Ceylan’s lead characters, both here and in Distant, are photographers, and the best thing about this movie is its impressive visual sense. There’s a pair of love scenes—one of them is animalistic, rough and funny; and the other is wispy, oblique and mystical—that is a little tour de force in contrasts. And it’s been a long time since I’ve seen a film that dwells long and patiently on faces; the story of this film is written not in dialogue and not even as much in its mise-en-scene as on these faces. The image above is the long-held opening shot of the film.
In the Romanian film 12:08 East Of Bucharest, by Corneliu Porumboiu, we see a TV talk show in real time shot from a single fixed camera position for nearly forty-five minutes. The host has rounded up two guests, a history teacher and an elderly villager, to recall the end of Communism in Romania, which occurred when the Ceausescu regime fell at 12:08 pm on December 22, 1989 (thus the film’s title).
The two guests on the talk show relate their accounts of that fateful day but then the phones start ringing and callers begin to flagrantly contradict these accounts. By film’s end, we are left hopelessly confused—in a good way—about that day of revolution, wondering if there was a revolution, the meaning of that historical moment destabilized by faulty memories colored by personal emotion, age, or even plain old alcohol. While much of the film is played as amusing but unexceptional comedy, it is these slightly unsettling (and unanswered) questions about history, time and memory that linger in the mind afterwards.
If someone wants to mount a defense of Aki Kaurismäki's Lights In The Dusk and shed light on the film—open it up for me—I can tell you that I will be eagerly suggestible. As a Kaurismäki fan, I want so badly to get and like this new film. But from what I have to go on so far, it's frustrating.
The good news first: Many of the familiar and well-loved Kaurismäkian touches are quietly on display. The tone is deadpan but with a light romantic tug; the mise-en-scene is precise and droll; the cutting is crisp; there is his usual deep affection for the socioeconomically discarded and disefranchised. Also present is his typically unerring use of music, everything from opera to rock n'roll, including a rock band performing a tune in its entirety (I always like this about Kaurismäki), the intruments recorded live, played by the performers themselves, not dubbed in the studio.
But the story, of a security guard ensnared in a film noir heist plot, is treated in a bafflingly abstract, spare and diagrammatic manner. The film's main purpose is to check off all the points that form the character's grindingly inexorable downward trajectory.
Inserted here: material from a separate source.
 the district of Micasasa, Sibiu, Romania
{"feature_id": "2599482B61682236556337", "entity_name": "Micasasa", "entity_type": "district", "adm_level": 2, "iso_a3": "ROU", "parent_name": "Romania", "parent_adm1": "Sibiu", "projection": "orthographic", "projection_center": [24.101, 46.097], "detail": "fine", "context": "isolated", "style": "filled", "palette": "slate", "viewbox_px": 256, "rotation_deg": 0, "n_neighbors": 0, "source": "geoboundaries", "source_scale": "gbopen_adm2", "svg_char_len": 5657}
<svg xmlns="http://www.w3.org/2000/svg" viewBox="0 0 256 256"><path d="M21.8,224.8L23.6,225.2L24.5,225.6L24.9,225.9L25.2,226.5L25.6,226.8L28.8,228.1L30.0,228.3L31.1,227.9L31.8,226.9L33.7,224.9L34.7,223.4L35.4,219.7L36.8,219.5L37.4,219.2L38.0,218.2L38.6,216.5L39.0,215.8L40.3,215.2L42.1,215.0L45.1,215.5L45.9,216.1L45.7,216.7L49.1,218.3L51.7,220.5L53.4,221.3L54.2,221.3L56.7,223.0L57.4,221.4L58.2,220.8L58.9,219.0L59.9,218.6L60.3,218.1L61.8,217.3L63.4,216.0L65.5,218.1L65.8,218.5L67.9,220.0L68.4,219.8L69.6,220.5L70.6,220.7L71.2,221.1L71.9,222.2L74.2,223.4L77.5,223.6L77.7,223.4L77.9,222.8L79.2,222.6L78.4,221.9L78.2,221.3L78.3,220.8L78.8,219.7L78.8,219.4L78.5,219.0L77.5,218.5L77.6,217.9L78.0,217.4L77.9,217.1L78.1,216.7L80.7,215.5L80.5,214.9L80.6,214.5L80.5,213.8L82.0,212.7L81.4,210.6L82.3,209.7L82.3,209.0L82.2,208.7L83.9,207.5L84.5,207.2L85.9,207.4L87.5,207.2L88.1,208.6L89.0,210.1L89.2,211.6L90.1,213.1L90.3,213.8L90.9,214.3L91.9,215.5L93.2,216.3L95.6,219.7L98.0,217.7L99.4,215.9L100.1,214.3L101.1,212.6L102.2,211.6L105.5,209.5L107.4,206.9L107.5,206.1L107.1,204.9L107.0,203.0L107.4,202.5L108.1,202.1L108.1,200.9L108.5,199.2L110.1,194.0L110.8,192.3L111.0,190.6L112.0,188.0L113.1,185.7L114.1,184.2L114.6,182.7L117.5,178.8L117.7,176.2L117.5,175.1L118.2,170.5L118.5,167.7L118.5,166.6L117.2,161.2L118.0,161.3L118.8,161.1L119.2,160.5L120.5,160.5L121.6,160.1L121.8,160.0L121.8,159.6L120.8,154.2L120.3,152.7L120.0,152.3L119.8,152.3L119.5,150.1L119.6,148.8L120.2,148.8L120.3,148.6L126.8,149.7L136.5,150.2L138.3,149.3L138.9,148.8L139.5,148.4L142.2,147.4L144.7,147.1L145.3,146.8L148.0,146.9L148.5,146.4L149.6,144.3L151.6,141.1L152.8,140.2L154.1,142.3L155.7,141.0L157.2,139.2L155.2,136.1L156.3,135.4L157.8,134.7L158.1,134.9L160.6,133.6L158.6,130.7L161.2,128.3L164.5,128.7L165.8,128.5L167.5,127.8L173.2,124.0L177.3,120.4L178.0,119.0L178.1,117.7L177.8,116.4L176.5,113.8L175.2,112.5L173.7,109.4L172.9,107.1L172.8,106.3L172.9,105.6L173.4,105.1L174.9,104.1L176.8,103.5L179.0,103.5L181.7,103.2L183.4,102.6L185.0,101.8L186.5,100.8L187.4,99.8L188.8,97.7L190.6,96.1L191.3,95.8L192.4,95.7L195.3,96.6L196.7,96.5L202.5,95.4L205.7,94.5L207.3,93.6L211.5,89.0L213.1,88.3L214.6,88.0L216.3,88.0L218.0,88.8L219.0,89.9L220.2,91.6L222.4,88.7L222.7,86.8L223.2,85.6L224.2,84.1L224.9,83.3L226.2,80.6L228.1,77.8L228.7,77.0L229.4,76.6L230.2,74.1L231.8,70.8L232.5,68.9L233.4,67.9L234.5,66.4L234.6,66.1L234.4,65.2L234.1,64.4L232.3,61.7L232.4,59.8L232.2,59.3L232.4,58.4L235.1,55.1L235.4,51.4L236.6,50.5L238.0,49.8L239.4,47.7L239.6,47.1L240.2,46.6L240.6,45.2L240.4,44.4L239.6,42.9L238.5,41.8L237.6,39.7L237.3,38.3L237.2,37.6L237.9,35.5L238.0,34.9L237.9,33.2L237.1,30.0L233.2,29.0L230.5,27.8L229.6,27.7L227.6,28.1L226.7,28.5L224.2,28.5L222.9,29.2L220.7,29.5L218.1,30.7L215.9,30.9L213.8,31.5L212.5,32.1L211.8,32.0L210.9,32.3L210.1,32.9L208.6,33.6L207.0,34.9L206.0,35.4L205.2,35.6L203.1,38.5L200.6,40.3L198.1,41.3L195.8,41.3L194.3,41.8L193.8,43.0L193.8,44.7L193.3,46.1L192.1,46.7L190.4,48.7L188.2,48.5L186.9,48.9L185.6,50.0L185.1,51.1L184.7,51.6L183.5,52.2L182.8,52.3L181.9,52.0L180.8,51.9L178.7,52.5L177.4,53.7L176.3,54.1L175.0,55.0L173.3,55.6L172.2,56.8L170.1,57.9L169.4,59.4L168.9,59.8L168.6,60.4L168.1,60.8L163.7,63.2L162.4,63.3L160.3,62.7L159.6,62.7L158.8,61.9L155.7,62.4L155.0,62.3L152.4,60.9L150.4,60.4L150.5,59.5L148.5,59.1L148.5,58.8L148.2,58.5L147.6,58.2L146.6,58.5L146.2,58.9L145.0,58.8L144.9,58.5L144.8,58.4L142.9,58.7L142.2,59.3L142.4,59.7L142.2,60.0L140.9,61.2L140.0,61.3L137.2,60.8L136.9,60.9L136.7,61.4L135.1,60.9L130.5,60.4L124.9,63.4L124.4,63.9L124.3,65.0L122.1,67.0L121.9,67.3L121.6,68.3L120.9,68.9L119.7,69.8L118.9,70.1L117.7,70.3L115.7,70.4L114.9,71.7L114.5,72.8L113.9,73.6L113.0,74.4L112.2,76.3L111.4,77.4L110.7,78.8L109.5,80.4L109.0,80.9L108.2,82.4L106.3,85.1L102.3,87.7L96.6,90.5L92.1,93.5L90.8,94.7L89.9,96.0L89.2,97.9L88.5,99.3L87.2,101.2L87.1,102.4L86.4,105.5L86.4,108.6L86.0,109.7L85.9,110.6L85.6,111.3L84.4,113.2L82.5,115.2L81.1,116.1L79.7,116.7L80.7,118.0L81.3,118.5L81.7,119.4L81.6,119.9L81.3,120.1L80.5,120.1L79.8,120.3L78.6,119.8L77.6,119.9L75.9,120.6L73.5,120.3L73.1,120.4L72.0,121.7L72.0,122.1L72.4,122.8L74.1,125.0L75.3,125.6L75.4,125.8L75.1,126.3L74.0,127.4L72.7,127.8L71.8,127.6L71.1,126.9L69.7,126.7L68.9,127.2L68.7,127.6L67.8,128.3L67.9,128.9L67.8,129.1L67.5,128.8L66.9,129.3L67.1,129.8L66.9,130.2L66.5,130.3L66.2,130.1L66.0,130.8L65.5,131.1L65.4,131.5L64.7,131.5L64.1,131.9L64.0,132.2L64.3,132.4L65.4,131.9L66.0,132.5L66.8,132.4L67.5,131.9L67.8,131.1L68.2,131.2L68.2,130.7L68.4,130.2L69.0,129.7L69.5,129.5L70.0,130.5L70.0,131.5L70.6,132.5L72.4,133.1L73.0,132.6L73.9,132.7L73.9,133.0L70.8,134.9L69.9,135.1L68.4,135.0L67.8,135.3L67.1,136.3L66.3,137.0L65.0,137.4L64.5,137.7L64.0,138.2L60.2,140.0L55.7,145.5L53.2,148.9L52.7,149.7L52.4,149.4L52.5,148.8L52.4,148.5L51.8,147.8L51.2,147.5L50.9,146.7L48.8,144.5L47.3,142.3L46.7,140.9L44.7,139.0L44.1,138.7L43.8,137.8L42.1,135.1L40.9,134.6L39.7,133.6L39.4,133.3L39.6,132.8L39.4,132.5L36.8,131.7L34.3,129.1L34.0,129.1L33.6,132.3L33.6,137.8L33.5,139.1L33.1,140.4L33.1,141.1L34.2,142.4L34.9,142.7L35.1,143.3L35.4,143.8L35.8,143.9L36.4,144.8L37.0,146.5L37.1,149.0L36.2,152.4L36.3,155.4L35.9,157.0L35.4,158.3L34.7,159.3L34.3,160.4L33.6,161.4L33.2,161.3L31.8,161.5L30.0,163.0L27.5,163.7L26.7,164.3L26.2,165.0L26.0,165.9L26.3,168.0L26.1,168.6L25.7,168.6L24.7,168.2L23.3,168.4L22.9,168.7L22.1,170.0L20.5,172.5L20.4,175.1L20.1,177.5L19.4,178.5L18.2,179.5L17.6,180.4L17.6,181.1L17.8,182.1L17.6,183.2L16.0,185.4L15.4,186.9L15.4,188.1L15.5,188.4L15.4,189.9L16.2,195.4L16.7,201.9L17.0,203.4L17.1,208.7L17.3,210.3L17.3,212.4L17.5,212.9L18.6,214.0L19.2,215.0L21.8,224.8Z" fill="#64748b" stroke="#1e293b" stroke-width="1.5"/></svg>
What's missing is the plethora of little character touches that made the previous films of this loose trilogy (Drifting Clouds, The Man Without A Past) so poignant and complex in their affect. Is this a Kaurismäki lab experiment in draining the narrative of the 'false complexities' of a pseudo-manipulative, traditional 'humanistic' character-driven narrative? Is Kaurismäki trying to prove some narrative theorem? Is this an essay film about narrative? As you can tell, I'm dying to give him the benefit of the doubt, but so far...I got nothin'.
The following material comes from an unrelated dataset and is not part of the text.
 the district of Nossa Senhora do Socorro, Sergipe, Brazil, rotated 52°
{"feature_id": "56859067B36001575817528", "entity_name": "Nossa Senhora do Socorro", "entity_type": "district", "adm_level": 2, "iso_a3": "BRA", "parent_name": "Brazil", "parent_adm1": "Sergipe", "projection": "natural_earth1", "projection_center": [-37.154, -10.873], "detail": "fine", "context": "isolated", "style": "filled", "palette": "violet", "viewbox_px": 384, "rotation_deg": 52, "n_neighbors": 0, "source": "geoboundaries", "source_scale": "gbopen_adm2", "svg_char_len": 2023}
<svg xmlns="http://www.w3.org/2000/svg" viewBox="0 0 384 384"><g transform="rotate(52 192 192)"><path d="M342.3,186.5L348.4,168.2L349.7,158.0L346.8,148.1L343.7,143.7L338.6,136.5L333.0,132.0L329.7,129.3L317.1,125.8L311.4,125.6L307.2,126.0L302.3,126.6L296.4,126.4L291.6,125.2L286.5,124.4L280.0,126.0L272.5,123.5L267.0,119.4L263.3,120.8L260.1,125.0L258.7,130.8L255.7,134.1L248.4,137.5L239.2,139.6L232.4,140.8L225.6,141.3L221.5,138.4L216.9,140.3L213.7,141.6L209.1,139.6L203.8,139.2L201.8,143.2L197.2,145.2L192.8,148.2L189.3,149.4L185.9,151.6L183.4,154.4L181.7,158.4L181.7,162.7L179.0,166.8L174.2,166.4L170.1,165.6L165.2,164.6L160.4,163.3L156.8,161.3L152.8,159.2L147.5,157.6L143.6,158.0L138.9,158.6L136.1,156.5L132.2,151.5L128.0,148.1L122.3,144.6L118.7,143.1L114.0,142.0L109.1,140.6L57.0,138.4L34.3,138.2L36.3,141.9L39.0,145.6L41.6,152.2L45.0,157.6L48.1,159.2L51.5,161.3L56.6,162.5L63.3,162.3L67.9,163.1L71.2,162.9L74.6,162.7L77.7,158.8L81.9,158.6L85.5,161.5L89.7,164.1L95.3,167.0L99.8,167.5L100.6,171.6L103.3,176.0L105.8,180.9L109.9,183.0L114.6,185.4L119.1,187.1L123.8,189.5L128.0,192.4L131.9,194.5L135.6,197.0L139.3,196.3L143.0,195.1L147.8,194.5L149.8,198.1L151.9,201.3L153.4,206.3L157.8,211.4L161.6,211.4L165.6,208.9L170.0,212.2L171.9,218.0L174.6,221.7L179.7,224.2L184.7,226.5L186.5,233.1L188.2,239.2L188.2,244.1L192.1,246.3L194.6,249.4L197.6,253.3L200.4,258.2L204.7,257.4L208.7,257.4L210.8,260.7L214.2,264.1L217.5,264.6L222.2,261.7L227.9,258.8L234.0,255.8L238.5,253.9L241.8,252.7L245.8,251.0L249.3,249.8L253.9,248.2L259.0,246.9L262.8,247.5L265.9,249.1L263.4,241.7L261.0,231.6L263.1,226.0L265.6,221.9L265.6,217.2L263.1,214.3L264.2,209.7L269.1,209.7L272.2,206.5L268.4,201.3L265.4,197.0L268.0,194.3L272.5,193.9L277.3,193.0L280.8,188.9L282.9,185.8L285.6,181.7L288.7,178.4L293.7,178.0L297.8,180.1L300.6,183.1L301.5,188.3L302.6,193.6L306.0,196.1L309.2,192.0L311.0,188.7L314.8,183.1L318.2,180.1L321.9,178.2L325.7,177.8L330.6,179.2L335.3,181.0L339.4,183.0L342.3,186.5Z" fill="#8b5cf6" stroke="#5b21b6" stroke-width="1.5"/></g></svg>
Still, it's like seeing an old and dear friend you see every two years or so—as we do with so many contemporary filmmakers we cherish—only to discover that he's turned up for the lunch date hung over, in a laconic and slightly foul mood, not willing to say much; but it feels good to see him anyway. You shake hands afterwards and hope that at your next reunion, two years later, he'll be better and slightly more scrutable company.